### What this task involves
Write the next part of the article on the Water Witch, the 1835 cutter, picking up right after its final sentence.
── Reading text ──
History
- Name: Water Witch
- Builder: John Gray in Hobart Town during 1835.
- Fate: Sunk at mooring in the River Murray at Moorundie, South Australia, 5 December 1842.
- Status: Historic shipwreck.

General characteristics
- Tonnage: 25 tons O.M.
- Length: 35 ft 6 in (10.82 m)
- Beam: 13 ft 6 in (4.11 m)
- Draught: 6 ft 6 in (1.98 m)
- Sail plan: Cutter.

= Water Witch (1835 cutter) =

Historic shipwreck site

Water Witch was a single-masted vessel rigged as a cutter built during 1835 in Van Diemen's Land and sunk in 1842 whilst moored in the River Murray at Moorundie, south of Blanchetown in South Australia (SA). Her wreck site was discovered in 1982 and received statutory protection as a historic shipwreck in 1983. The wreck site was the subject of an underwater survey in March 1984. She was the first European vessel to enter the River Murray via its mouth, her role in the charting of the lower reaches of the River Murray including Lake Alexandrina whilst under the command of William Pullen and her association with Edward John Eyre.

==Origins==
Water Witch was built at Hobart Town, Van Diemen's Land by John Gray during 1835.

==Career==
The vessel was originally built for George Watson and James Smith. She was subsequently owned by Richard Griffiths (1836), William Parcell (1837) and Thomas Strangways (1839). In 1839, she was purchased by the South Australian Government to replace the brig Rapid (which was part of the First Fleet of South Australia in 1836)

After short career in Tasmania, she was brought to South Australia by Parcell. Her duties involved voyages to Thistle Island in Spencer Gulf; Sydney; Portland and Port Phillip in Victoria. Under the ownership of Strangways, she worked in Encounter Bay. As a South Australian government vessel, she was initially engaged with the charting the lower channels of the River Murray and Lake Alexandrina under the command of William Pullen.

During April 1840, she accompanied the brig Porter which was conveying Governor Gawler to Port Lincoln, where he explored the east coast of Eyre Peninsula in the company of John Hill. In May 1840 she conveyed Hill to Point Riley, from where he reportedly made the first European crossing, on horseback, of Northern Yorke Peninsula.

From June 1840 to January 1841, she supplied Eyre’s expedition at locations such as the head of Spencer Gulf, Streaky Bay and Fowlers Bay. In 1841, her range was restricted to Gulf St Vincent due to her leaky condition. On Pullen's suggestion, she was sent to Encounter Bay where on 8 May 1841, she became the first European vessel to successfully enter the River Murray mouth. E. B. Scott, a friend of Eyre, who had assisted Pullen in his task of surveying Lake Albert acted as mate, and negotiated her from Wellington to Moorundie (some 5 km downstream from present-day Blanchetown). This journey helped establish Moorundie (often spelled "Moorundee") as the first European settlement on the River Murray in South Australia. On 3 July 1841, Water Witch was offered for sale at Goolwa. By March 1842, she was located at Moorundie, where Eyre (who had explored the area in 1839) was serving as the Protector of Aborigines and the Resident Magistrate.

==Sinking ==
She sunk at her mooring at Moorundie during a storm on 5 December 1842. The loss was attributed to the vessel being in "poor repair". Her loss was reported by Eyre.
───
── Information supplied ──
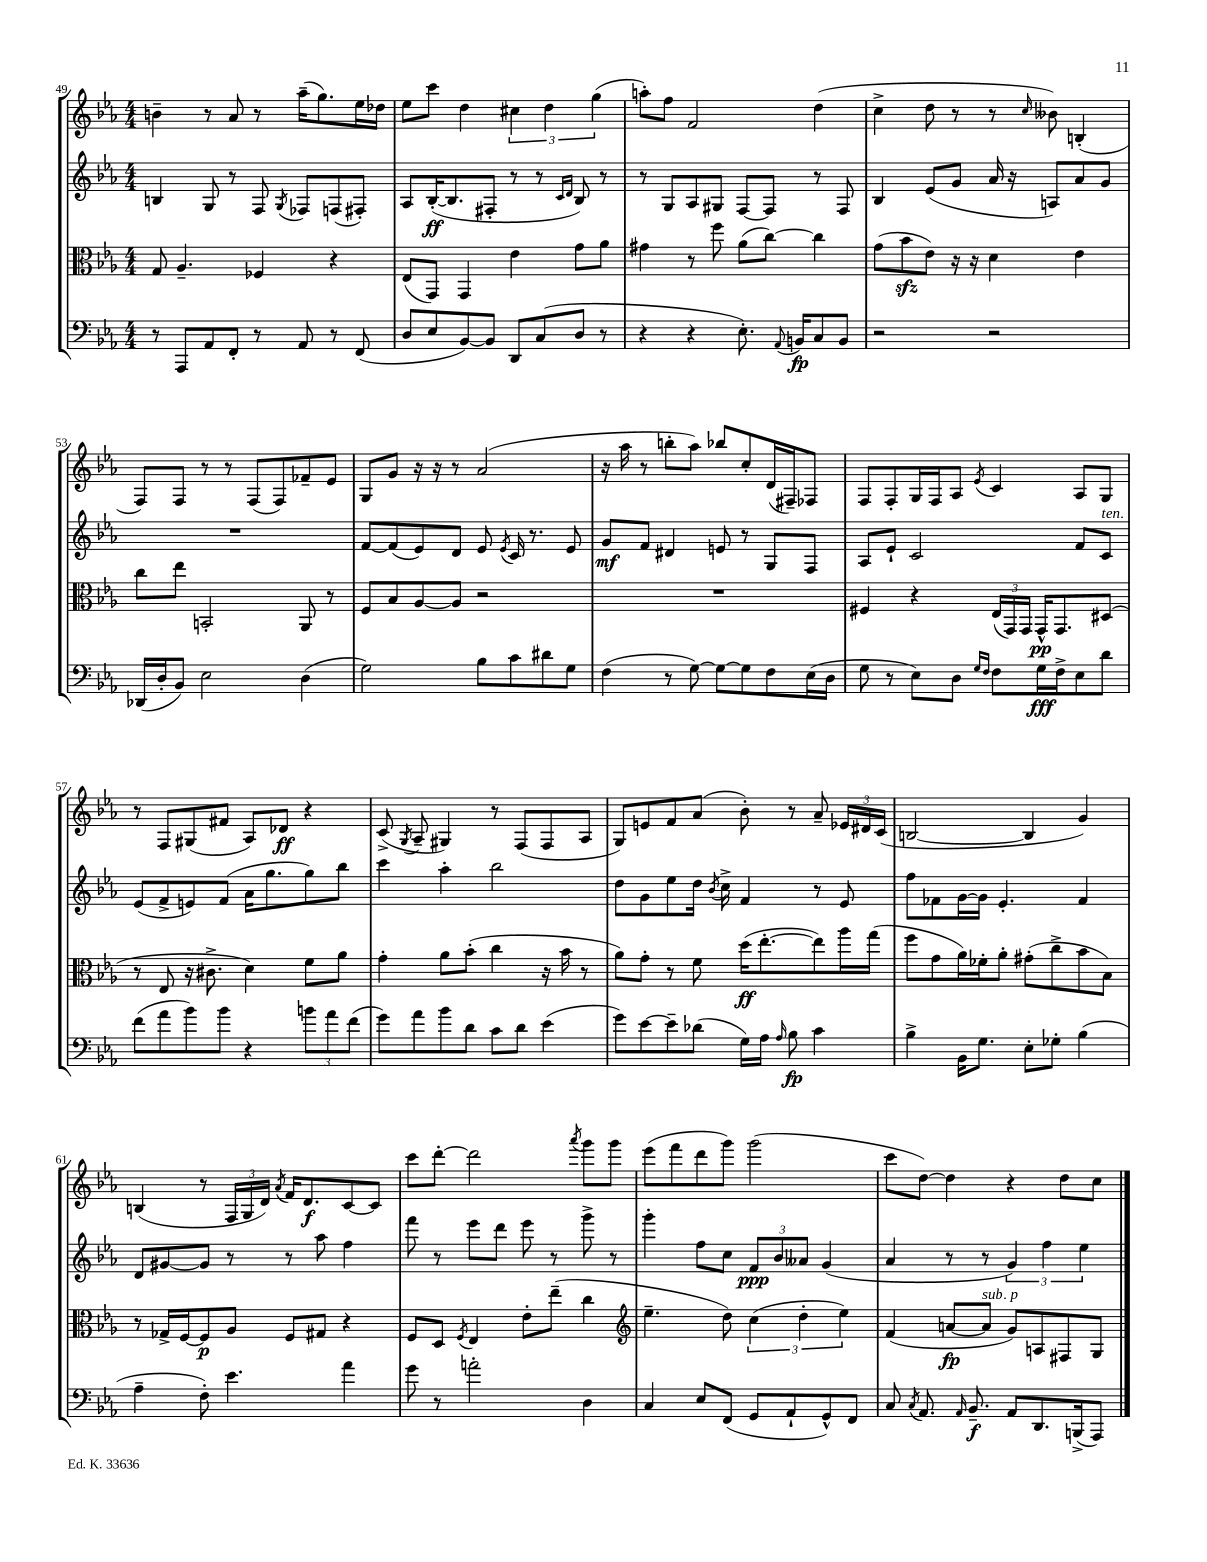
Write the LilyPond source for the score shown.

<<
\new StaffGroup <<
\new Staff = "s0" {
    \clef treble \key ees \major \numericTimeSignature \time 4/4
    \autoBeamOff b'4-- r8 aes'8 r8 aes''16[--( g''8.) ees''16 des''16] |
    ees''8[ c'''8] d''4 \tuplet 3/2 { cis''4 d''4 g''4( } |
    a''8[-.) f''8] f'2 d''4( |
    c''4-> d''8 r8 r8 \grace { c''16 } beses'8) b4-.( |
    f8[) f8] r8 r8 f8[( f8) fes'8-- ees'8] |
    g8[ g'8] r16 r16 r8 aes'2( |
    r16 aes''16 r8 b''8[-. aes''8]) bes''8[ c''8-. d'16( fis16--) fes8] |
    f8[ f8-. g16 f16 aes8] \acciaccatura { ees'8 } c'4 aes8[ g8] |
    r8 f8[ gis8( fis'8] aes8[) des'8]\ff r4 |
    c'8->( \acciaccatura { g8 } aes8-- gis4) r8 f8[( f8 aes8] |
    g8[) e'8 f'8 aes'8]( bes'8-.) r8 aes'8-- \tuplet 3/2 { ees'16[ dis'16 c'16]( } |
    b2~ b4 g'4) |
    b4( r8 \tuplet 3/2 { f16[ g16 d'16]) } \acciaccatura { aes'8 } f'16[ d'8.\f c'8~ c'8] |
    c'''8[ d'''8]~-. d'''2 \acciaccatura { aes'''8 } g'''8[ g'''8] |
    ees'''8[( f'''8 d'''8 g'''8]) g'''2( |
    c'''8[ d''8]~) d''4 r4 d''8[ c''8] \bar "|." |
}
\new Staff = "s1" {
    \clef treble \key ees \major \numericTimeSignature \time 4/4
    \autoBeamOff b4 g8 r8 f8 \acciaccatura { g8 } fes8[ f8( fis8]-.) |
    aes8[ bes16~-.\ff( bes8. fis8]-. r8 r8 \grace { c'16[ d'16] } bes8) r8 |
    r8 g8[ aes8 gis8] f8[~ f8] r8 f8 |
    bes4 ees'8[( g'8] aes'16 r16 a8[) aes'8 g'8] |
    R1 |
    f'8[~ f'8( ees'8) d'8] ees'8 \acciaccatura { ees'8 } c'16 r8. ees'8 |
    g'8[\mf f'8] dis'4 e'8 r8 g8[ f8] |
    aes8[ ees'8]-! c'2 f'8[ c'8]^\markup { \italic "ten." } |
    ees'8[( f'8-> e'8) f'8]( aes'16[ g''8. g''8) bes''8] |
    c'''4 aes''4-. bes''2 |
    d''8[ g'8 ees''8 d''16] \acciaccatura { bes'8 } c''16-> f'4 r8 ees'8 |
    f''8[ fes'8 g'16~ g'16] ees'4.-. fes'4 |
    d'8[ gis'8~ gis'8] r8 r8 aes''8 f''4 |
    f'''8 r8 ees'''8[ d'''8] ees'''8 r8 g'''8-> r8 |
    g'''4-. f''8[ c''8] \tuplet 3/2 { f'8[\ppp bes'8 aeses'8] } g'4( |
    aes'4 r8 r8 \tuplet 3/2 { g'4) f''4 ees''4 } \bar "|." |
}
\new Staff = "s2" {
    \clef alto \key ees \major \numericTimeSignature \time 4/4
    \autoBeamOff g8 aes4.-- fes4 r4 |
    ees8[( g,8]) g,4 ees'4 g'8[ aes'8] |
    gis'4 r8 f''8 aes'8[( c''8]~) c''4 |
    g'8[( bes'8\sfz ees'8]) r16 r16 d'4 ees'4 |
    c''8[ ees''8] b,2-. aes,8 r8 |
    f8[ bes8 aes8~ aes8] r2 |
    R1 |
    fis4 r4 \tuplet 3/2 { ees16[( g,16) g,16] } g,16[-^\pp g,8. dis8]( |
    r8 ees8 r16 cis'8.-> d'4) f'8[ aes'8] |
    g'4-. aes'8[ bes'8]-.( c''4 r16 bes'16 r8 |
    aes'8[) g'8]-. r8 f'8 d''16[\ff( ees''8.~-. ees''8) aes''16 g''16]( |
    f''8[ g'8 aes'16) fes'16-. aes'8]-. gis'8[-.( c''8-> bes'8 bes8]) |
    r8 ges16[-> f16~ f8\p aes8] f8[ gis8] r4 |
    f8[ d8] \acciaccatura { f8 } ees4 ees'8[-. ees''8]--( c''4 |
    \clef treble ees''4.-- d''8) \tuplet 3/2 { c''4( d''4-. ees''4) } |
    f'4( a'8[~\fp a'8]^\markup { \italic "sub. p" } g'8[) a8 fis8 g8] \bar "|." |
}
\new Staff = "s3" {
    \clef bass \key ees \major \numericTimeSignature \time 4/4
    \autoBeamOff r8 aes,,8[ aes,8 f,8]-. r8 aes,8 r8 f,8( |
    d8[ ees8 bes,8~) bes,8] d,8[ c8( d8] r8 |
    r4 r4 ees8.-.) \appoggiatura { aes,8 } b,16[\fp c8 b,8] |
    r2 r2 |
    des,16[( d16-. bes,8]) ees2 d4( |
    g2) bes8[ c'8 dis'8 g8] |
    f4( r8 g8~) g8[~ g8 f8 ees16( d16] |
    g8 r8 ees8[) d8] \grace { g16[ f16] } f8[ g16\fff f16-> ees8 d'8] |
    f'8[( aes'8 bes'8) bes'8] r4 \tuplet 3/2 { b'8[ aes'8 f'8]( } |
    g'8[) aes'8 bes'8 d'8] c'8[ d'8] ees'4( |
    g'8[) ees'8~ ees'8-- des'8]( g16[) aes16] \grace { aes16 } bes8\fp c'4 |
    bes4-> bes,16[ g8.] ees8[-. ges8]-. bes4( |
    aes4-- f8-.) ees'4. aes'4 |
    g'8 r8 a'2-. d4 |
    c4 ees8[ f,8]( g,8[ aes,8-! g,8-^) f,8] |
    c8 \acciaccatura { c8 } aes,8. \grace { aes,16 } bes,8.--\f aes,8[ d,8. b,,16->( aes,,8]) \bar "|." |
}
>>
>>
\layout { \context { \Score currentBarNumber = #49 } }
───
── Information supplied ──
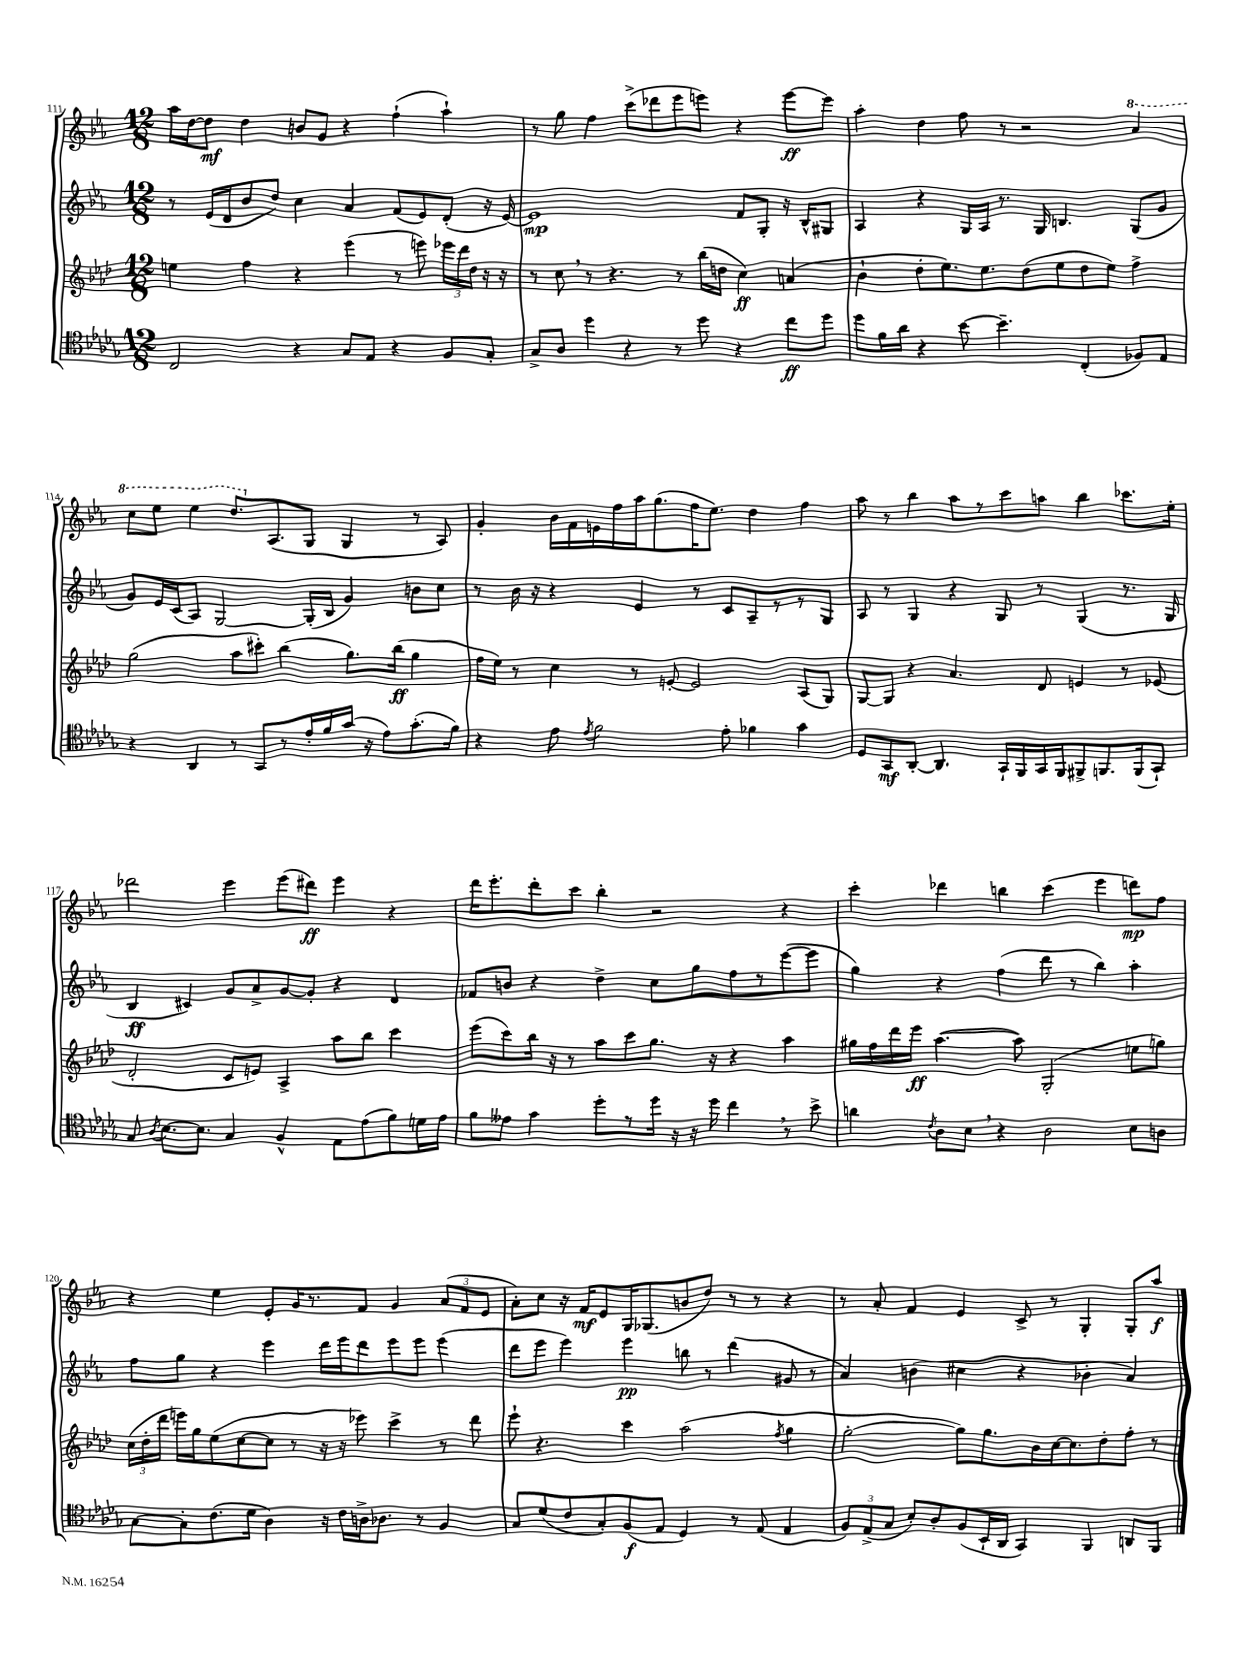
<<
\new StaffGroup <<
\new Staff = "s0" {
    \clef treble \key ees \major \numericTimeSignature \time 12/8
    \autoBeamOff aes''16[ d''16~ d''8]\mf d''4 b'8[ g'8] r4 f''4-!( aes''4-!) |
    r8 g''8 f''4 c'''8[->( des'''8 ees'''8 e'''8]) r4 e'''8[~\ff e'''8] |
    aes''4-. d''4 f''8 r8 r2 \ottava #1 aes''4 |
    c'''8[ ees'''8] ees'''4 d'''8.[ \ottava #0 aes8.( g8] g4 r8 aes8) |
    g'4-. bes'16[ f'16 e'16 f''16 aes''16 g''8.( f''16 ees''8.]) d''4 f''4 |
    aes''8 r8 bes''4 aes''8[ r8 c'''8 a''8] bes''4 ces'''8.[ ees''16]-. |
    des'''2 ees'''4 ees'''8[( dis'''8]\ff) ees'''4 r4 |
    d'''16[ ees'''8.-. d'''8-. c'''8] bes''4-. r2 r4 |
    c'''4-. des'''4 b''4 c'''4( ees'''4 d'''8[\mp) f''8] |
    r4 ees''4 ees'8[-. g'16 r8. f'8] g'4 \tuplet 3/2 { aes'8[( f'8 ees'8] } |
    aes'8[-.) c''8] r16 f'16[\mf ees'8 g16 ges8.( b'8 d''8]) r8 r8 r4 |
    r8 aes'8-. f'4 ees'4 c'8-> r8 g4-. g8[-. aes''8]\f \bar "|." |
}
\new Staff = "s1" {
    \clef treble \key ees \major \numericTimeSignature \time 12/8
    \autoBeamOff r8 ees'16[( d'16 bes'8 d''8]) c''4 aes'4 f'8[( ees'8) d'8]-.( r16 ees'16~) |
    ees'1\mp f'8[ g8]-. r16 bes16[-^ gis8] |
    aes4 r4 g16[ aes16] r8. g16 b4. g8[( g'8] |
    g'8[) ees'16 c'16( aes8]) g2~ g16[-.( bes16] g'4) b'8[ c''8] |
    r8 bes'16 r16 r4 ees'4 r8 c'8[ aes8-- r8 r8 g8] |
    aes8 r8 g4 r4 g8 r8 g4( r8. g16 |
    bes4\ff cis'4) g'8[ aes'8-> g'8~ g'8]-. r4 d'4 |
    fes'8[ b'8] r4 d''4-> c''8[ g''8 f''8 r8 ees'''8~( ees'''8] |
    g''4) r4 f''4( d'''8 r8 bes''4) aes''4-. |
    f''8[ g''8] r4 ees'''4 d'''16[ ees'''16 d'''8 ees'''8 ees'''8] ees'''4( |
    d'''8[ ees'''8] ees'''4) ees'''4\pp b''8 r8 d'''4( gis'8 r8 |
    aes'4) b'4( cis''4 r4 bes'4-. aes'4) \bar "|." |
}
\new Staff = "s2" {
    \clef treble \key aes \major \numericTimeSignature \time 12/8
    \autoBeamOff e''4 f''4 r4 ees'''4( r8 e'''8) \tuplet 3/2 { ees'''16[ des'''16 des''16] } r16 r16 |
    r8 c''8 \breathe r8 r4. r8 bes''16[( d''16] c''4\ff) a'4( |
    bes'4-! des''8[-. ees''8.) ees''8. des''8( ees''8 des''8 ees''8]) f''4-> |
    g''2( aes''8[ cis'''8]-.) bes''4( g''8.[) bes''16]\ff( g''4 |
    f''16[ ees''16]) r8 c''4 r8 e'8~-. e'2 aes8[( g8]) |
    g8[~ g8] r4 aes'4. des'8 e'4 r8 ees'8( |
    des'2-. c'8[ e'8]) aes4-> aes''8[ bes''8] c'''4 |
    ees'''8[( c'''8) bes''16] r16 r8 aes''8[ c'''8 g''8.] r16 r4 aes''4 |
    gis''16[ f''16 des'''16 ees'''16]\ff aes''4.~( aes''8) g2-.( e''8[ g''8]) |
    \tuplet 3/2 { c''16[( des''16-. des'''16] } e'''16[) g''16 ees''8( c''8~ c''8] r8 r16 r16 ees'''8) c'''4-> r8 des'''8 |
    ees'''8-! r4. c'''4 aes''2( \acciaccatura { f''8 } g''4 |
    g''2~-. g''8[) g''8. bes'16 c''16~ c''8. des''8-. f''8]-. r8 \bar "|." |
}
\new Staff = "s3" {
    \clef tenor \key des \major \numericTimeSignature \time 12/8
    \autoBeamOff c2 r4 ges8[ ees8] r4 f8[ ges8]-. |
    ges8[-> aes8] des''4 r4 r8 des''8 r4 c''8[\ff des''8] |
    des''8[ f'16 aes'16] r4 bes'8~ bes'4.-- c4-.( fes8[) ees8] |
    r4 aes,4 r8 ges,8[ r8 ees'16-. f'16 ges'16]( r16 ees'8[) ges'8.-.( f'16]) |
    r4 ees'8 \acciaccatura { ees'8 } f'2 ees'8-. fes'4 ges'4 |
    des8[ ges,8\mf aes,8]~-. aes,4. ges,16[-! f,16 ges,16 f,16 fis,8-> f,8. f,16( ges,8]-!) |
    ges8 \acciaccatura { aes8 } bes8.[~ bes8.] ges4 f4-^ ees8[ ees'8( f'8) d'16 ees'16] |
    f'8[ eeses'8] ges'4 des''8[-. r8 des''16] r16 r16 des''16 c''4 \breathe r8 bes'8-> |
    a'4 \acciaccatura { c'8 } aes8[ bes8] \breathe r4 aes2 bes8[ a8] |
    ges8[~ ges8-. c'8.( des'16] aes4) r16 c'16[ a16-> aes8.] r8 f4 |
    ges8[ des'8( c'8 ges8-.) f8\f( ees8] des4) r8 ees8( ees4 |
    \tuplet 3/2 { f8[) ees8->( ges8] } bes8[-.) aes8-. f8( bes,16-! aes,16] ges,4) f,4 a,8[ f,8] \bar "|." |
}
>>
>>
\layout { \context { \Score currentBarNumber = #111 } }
───
### Output of the exercise
==Discovery and survey of wreck site==
During 1970, a group of recreational divers under the direction of Robert Sexton, an amateur maritime historian, unsuccessfully searched for the wreck site at Moorundie. In 1981, the Society for Underwater Historical Research (SUHR) conducted desktop research followed by underwater searches also without any success. Later in 1982, the SUHR revisited the problem after the discovery of a drawing prepared by Edward Charles Frome in March 1842 showing a vessel moored at Moorundie. The depicted vessel was considered to Water Witch on the basis of research showing that she was the only vessel known to have sailed on the River Murray at the time. In August 1982, the location of the scene drawn by Frome was confirmed on site and a subsequent underwater search of the mooring location revealed a mound of ballast, loose timber and other artefacts.

In March 1984, a project to survey and partially excavate the wreck site was carried out by the Department of Environment and Planning and the SUHR with assistance from the SA Police STAR Force Dive Section. The underwater survey work was carried in total darkness using diver communications system incorporated in full face diving masks. The project received grant funding as part of the celebration of the sesquicentenary (150th anniversary) of European settlement in South Australia in 1986.

A subsequent analysis of materials recovered from the wreck site positively identified the site as being the remains of Water Witch.

==The present day==
The majority of the wreckage remains on the river bed covered with sand bags and the vessel's ballast. The site was declared a historic shipwreck under the Historic Shipwrecks Act 1981 (SA) during April 1983. The wreck site is officially located at . Water Witch is also remembered in the naming of two features in the coastal waters of South Australia - the Water Witch Channel located in Smoky Bay west of the town of Smoky Bay and Water Witch Bay located near Port Pirie.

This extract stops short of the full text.